Examples of the graphical output of PASR, CUGO, and CASM. For a full overview of the output files generated by these tools, consult the AASTK documentation page.

Example PASR plot

PASR plot of the catalytic, molybdenum containing subunit of an enzyme in the MopB superfamily. Each dot indicates a protein sequence, with the x-axis representing the calculated maximum alignment score, and the y-axis the alignment score against the seed dataset. Color of the dots represents sequence identity of the best hit in the seed dataset. Dots on the 1:1 line represent sequences already present in the seed dataset. Full length sequences (for this dataset) have a calculated maximum score (x-axis) of approx. 4500-5000. Dots with lower values on the x-axis represent partial sequences, either pseudogenes or (more commonly) sequences encoded at the edge of contigs in fragmented genomes. The x-axis is cut off at 150% of the maximum value of the y-axis

Example CUGO plot

The CUGO visualisation consists of three plots. The first plot shows the three most prevalent annotations per position, using a histogram like graph. Colors for each COG are consistent within and across plots. The second plot shows the number of proteins in length bins (default 50 amino acids) position, showing whether proteins at a position are conserved in an annotation independent way. The third plot shows the predicted transmembrane helices at each position.

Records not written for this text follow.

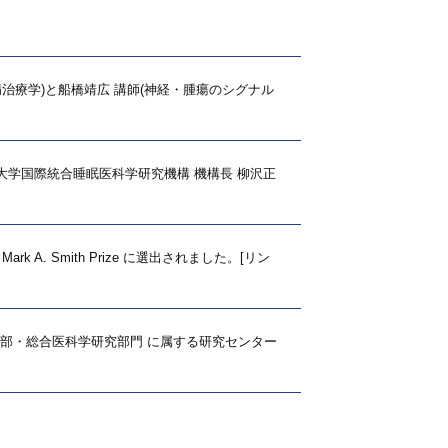
治療学)と船橋靖広 講師(神経・腫瘍のシグナル
大学国際統合睡眠医科学研究機構 機構長 柳沢正
 A. Smith Prize に選出されました。[リン
本部・総合医科学研究部門 に属する研究センター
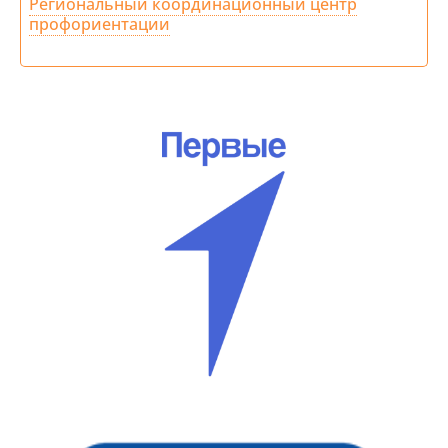
Региональный координационный центр
профориентации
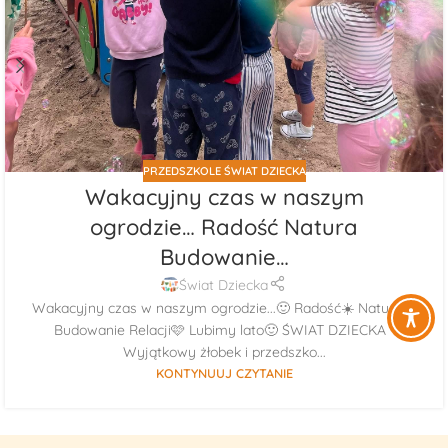
PRZEDSZKOLE ŚWIAT DZIECKA
Wakacyjny czas w naszym
ogrodzie… Radość Natura
Budowanie…
Świat Dziecka
Wakacyjny czas w naszym ogrodzie...🙂 Radość☀️ Natura🌳
Budowanie Relacji🩷 Lubimy lato🙂 ŚWIAT DZIECKA -
Wyjątkowy żłobek i przedszko...
KONTYNUUJ CZYTANIE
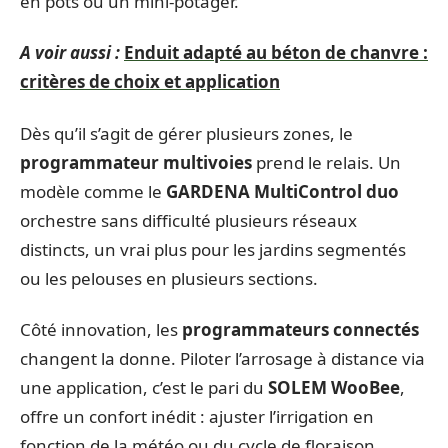
en pots ou un mini-potager.
A voir aussi :
Enduit adapté au béton de chanvre :
critères de choix et application
Dès qu’il s’agit de gérer plusieurs zones, le
programmateur multivoies
prend le relais. Un
modèle comme le
GARDENA MultiControl duo
orchestre sans difficulté plusieurs réseaux
distincts, un vrai plus pour les jardins segmentés
ou les pelouses en plusieurs sections.
Côté innovation, les
programmateurs connectés
changent la donne. Piloter l’arrosage à distance via
une application, c’est le pari du
SOLEM WooBee
,
offre un confort inédit : ajuster l’irrigation en
fonction de la météo ou du cycle de floraison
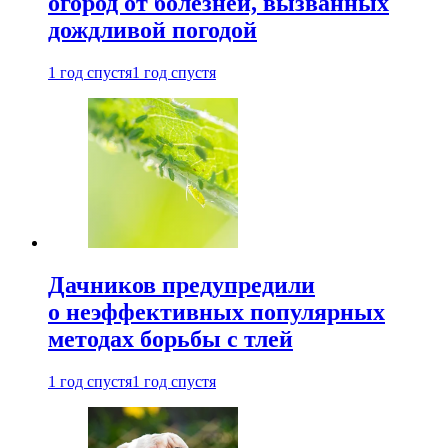
огород от болезней, вызванных
дождливой погодой
1 год спустя
1 год спустя
Дачников предупредили
о неэффективных популярных
методах борьбы с тлей
1 год спустя
1 год спустя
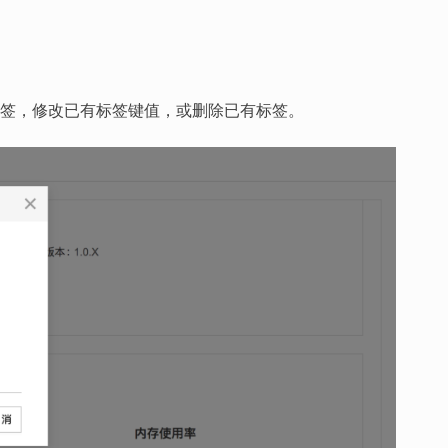
签，修改已有标签键值，或删除已有标签。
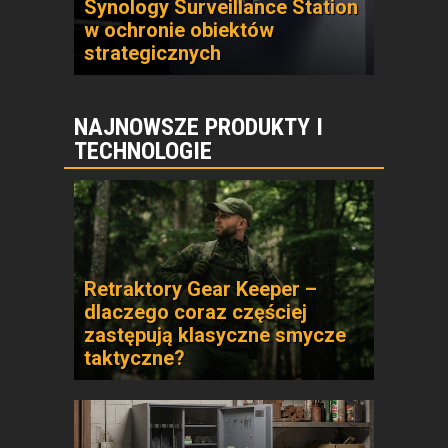
Synology Surveillance Station
w ochronie obiektów
strategicznych
NAJNOWSZE PRODUKTY I
TECHNOLOGIE
Retraktory Gear Keeper –
dlaczego coraz częściej
zastępują klasyczne smycze
taktyczne?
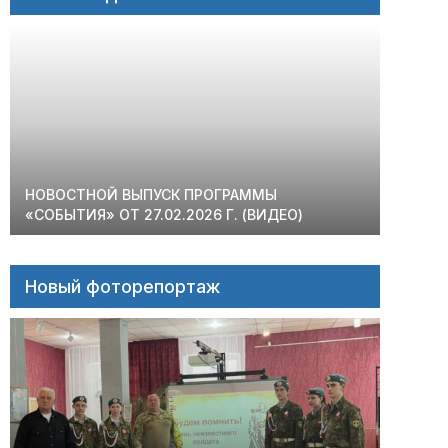
НОВОСТНОЙ ВЫПУСК ПРОГРАММЫ
«СОБЫТИЯ» ОТ 27.02.2026 Г. (ВИДЕО)
Новый фоторепортаж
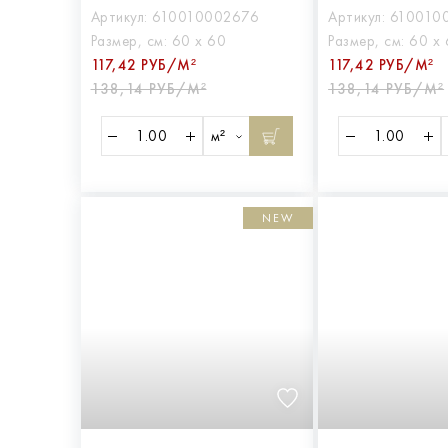
Артикул:
610010002676
Артикул:
610010
Размер, см:
60 х 60
Размер, см:
60 х
117,42 РУБ/М²
117,42 РУБ/М²
138,14 РУБ/М²
138,14 РУБ/М²
м²
NEW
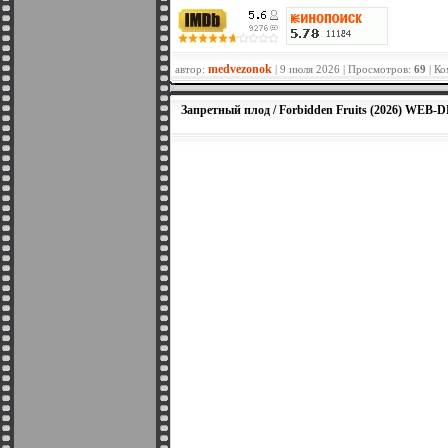
medvezonok
автор:
| 9 июля 2026 | Просмотров:
69
| К
Запретный плод / Forbidden Fruits (2026) WEB-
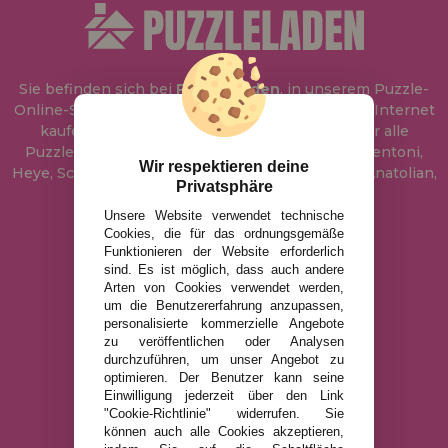
Sie befinden sich bei
Puzzle Laden
, in unserem Puzzle-
Online-Shop, wo Sie Puzzle zum besten Preis im Internet
kaufen können. In unserem Katalog führen wir alle
Puzzles der Marken Educa, Ravensburger, Clementoni,
Wir respektieren deine
Heye, Schmidt, Castorland, Jumbo, Trefl, Piatnik, Anatolian,
Privatsphäre
Art Puzzle, Gibsons und viele mehr.
Unsere Website verwendet technische
Cookies, die für das ordnungsgemäße
info@puzzleladen.de
Funktionieren der Website erforderlich
sind. Es ist möglich, dass auch andere
Arten von Cookies verwendet werden,
um die Benutzererfahrung anzupassen,
RECHTLICHE HINWEISE
personalisierte kommerzielle Angebote
zu veröffentlichen oder Analysen
DATENSCHUTZRICHTLINIE
durchzuführen, um unser Angebot zu
COOKIE-RICHTLINIE
optimieren. Der Benutzer kann seine
Einwilligung jederzeit über den Link
VERSAND UND RÜCKGABE
"Cookie-Richtlinie" widerrufen. Sie
RÜCKGABE / WIDERRUF
können auch alle Cookies akzeptieren,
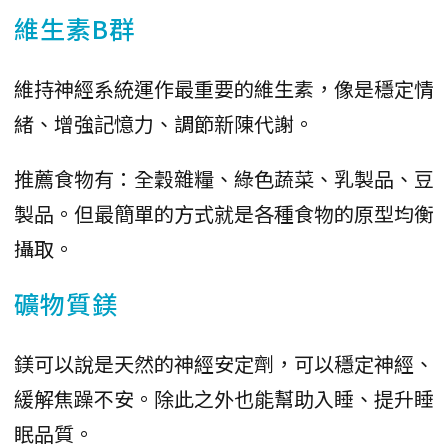
維生素B群
維持神經系統運作最重要的維生素，像是穩定情
緒、增強記憶力、調節新陳代謝。
推薦食物有：全穀雜糧、綠色蔬菜、乳製品、豆
製品。但最簡單的方式就是各種食物的原型均衡
攝取。
礦物質鎂
鎂可以說是天然的神經安定劑，可以穩定神經、
緩解焦躁不安。除此之外也能幫助入睡、提升睡
眠品質。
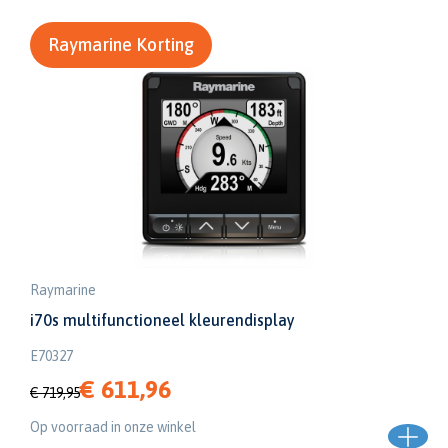
Raymarine Korting
Raymarine
i70s multifunctioneel kleurendisplay
E70327
€ 611,96
€ 719,95
Op voorraad in onze winkel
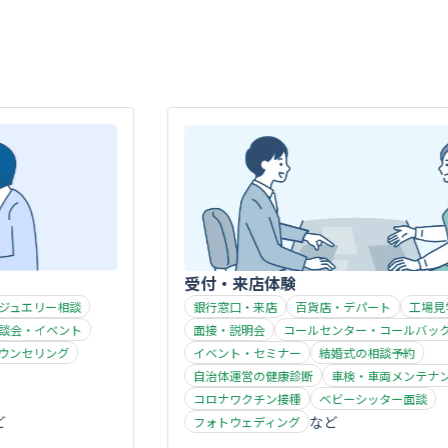
受付・来店体験
相談
銀行窓口・来店
百貨店・デパート
工場見学
ント
面接・説明会
コールセンター・コールバック
グ
イベント・セミナー
結婚式の相談予約
自治体運営の健康診断
車検・車両メンテナンス
コロナワクチン接種
ベビーシッター面談
フォトウェディング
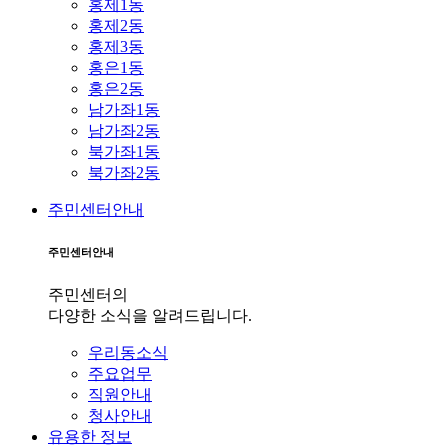
홍제1동
홍제2동
홍제3동
홍은1동
홍은2동
남가좌1동
남가좌2동
북가좌1동
북가좌2동
주민센터안내
주민센터안내
주민센터의
다양한 소식을 알려드립니다.
우리동소식
주요업무
직원안내
청사안내
유용한 정보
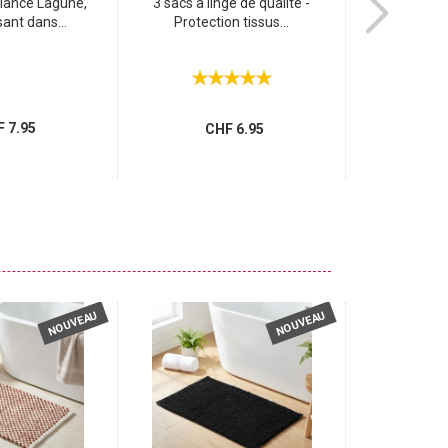
iance Lagune,
3 sacs à linge de qualité -
Spray d‘ambian
ant dans...
Protection tissus...
désod
 7.95
CH
CHF 6.95
NOUVEAU
NOUVEAU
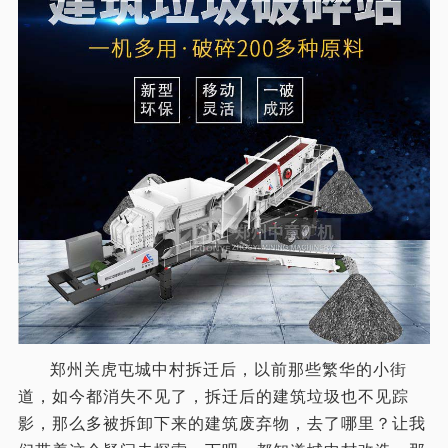
郑州关虎屯城中村拆迁后，以前那些繁华的小街
道，如今都消失不见了，拆迁后的建筑垃圾也不见踪
影，那么多被拆卸下来的建筑废弃物，去了哪里？让我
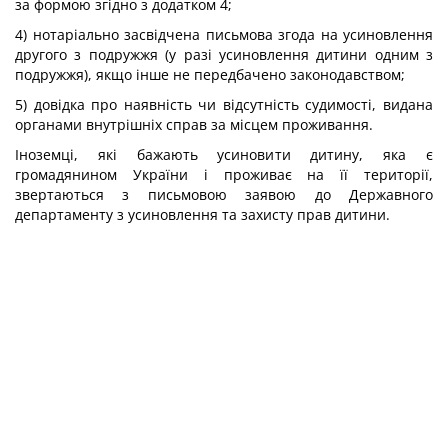
за формою згідно з додатком 4;
4) нотаріально засвідчена письмова згода на усиновлення
другого з подружжя (у разі усиновлення дитини одним з
подружжя), якщо інше не передбачено законодавством;
5) довідка про наявність чи відсутність судимості, видана
органами внутрішніх справ за місцем проживання.
Іноземці, які бажають усиновити дитину, яка є
громадянином України і проживає на її території,
звертаються з письмовою заявою до Державного
департаменту з усиновлення та захисту прав дитини.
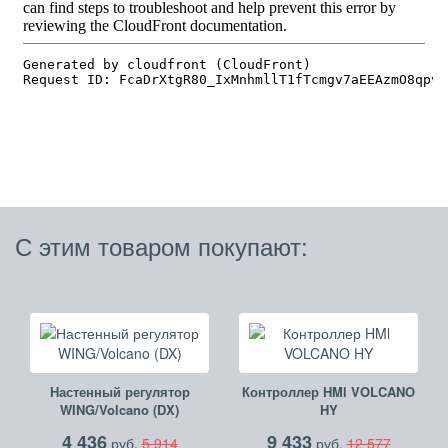
С этим товаром покупают:
Настенный регулятор
Контроллер HMl VOLCANO
WING/Volcano (DX)
HY
4 436
9 433
руб.
5 914
руб.
12 577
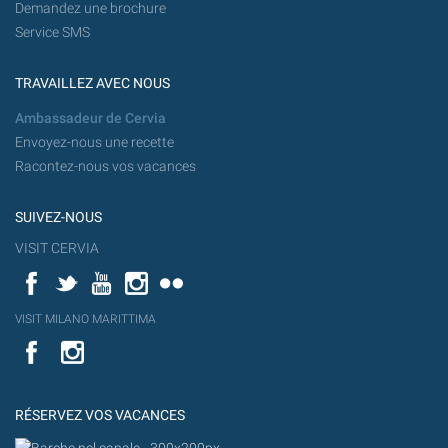
Demandez une brochure
Service SMS
TRAVAILLEZ AVEC NOUS
Ambassadeur de Cervia
Envoyez-nous une recette
Racontez-nous vos vacances
SUIVEZ-NOUS
VISIT CERVIA
Facebook
Twitter
YouTube
Instagram
Flickr
YouT
VISIT MILANO MARITTIMA
Flick
VISIT
YouTube
MILANO
MARITTIMA
RÉSERVEZ VOS VACANCES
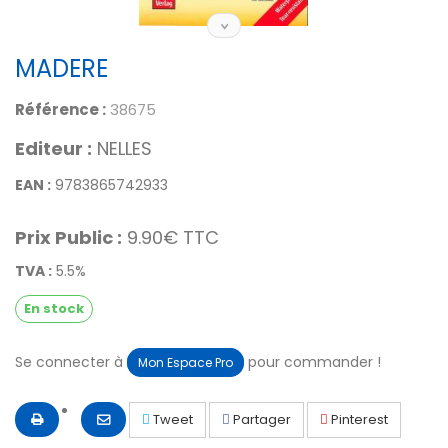
MADERE
Référence :
38675
Editeur :
NELLES
EAN :
9783865742933
Prix Public :
9.90€ TTC
TVA :
5.5%
En stock
Se connecter à
pour commander !
Mon Espace Pro
Tweet
Partager
Pinterest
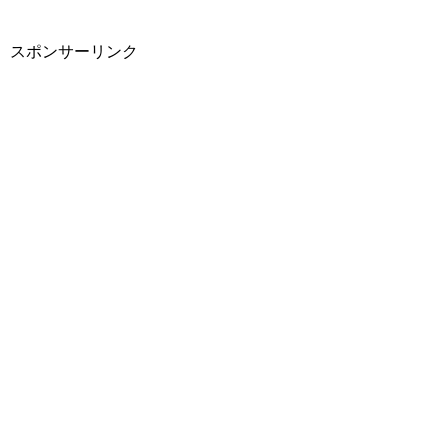
スポンサーリンク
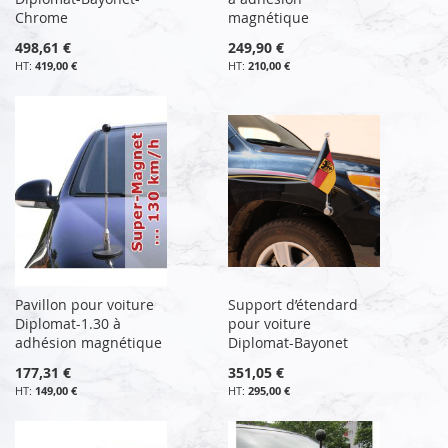
Chrome
magnétique
498,61 €
249,90 €
419,00 €
210,00 €
Pavillon pour voiture
Support d’étendard
Diplomat-1.30 à
pour voiture
adhésion magnétique
Diplomat-Bayonet
177,31 €
351,05 €
149,00 €
295,00 €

Example CASM plot after early exaggeration phase.

tSNE plot showing 166,445 sequences of the mopB superfamily after early exaggeration, when the clustering with DBSCAN is done. Points are colored by cluster affiliation.

Example of final CASM plot

Final tSNE plot showing 166,445 sequences of the mopB superfamily. Points are colored by cluster affiliation, but can also be colored by information from the AASTK SQL database, including taxonomy, environment or culture availability.